• What you have to do
Pick out every line in the entries below that contains the word "label", and copy each one.

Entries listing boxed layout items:
-- begin --

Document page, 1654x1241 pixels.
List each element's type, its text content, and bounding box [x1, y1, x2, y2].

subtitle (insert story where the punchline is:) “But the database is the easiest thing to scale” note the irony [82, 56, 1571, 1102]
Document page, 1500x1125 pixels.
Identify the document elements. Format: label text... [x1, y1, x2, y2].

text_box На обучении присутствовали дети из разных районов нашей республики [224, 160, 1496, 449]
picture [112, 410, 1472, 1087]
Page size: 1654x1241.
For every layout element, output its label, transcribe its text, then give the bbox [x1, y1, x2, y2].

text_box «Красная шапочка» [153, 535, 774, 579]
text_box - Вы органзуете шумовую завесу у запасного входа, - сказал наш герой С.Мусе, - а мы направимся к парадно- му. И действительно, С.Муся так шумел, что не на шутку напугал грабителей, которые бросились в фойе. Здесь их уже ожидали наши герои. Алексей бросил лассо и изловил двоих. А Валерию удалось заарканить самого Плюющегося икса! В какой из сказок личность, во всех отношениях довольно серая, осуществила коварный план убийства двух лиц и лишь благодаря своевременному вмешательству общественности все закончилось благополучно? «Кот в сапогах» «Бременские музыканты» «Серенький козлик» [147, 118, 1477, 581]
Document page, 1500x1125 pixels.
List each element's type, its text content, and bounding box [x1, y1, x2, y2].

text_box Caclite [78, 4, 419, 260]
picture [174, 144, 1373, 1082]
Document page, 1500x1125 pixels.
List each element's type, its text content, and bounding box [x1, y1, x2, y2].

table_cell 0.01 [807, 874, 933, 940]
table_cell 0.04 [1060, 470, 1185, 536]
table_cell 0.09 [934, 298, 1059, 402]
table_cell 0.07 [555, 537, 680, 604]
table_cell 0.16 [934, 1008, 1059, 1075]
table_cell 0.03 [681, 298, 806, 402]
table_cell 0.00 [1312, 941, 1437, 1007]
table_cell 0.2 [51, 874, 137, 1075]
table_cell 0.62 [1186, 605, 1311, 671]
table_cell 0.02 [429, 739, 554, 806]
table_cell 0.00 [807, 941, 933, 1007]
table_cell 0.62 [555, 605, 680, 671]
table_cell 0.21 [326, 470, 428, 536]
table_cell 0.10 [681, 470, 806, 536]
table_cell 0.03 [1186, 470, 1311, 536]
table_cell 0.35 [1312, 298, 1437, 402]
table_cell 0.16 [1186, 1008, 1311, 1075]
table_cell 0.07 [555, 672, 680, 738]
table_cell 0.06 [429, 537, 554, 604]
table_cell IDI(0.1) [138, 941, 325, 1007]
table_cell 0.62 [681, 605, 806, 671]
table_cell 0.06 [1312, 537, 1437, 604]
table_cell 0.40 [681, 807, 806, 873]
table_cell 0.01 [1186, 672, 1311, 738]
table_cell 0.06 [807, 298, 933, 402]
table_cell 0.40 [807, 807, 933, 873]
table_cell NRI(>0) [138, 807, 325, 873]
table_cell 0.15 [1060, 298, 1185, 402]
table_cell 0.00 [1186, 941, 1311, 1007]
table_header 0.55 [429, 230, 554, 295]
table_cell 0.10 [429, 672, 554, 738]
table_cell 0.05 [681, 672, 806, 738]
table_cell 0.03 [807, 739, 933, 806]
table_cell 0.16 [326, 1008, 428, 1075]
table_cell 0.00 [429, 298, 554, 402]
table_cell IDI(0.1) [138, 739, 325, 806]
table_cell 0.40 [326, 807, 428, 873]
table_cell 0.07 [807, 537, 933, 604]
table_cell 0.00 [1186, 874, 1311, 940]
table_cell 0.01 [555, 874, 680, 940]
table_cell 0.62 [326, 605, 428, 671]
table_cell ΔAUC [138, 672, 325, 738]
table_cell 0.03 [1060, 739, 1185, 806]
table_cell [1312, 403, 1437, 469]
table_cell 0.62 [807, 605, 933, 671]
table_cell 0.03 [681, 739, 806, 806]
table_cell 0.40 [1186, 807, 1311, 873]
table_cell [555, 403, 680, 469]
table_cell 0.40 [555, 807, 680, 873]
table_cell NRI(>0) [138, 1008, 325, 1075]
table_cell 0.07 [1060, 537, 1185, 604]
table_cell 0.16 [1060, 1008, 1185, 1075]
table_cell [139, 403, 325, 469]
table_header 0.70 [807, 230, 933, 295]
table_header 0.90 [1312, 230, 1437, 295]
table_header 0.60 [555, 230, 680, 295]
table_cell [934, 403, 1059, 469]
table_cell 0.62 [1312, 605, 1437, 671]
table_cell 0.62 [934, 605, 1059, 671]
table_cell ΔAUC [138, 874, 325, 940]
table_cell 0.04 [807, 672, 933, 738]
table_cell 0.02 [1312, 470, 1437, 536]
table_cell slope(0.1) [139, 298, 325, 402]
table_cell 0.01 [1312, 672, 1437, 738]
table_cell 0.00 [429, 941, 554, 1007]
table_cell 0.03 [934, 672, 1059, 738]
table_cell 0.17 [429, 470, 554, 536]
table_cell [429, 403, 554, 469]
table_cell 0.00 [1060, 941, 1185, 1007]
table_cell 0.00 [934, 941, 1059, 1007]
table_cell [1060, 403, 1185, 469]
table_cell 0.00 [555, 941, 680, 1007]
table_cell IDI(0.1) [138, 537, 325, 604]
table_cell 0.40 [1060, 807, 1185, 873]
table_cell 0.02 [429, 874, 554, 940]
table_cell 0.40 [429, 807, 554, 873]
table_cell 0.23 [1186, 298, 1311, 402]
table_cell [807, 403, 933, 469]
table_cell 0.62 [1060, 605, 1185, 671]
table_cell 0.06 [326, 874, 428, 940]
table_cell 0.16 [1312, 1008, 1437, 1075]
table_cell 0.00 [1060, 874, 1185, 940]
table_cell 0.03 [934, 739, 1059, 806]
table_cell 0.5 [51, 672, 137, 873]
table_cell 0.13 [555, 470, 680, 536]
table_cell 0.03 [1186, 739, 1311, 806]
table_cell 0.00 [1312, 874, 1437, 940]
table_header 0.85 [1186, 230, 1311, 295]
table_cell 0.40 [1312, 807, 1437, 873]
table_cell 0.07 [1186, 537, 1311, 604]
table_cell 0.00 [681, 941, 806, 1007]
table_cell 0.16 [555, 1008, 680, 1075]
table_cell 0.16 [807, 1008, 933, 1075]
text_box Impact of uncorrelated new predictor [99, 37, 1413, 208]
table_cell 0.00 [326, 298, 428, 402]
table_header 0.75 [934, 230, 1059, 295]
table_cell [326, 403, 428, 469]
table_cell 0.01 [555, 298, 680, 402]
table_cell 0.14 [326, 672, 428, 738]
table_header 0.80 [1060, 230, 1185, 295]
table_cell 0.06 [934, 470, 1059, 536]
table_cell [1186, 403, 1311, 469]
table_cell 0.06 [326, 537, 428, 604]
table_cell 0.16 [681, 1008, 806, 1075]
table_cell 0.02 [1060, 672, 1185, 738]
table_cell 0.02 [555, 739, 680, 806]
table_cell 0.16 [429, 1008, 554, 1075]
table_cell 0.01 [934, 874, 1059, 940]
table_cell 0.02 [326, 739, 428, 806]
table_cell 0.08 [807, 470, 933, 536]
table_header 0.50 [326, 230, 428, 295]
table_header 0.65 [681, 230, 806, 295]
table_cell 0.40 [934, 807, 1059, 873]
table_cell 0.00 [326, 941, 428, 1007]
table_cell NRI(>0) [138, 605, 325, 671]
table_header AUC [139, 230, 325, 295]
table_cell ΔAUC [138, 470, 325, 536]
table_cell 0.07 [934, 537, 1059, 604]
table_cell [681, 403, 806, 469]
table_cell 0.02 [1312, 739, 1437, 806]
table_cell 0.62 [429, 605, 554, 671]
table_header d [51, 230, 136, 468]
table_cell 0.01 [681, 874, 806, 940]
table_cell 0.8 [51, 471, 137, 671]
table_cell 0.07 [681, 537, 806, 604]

-- end --

• Final result
Identify the document elements. Format: label text... [x1, y1, x2, y2].
For every layout element, output its label, transcribe its text, then give the bbox [x1, y1, x2, y2].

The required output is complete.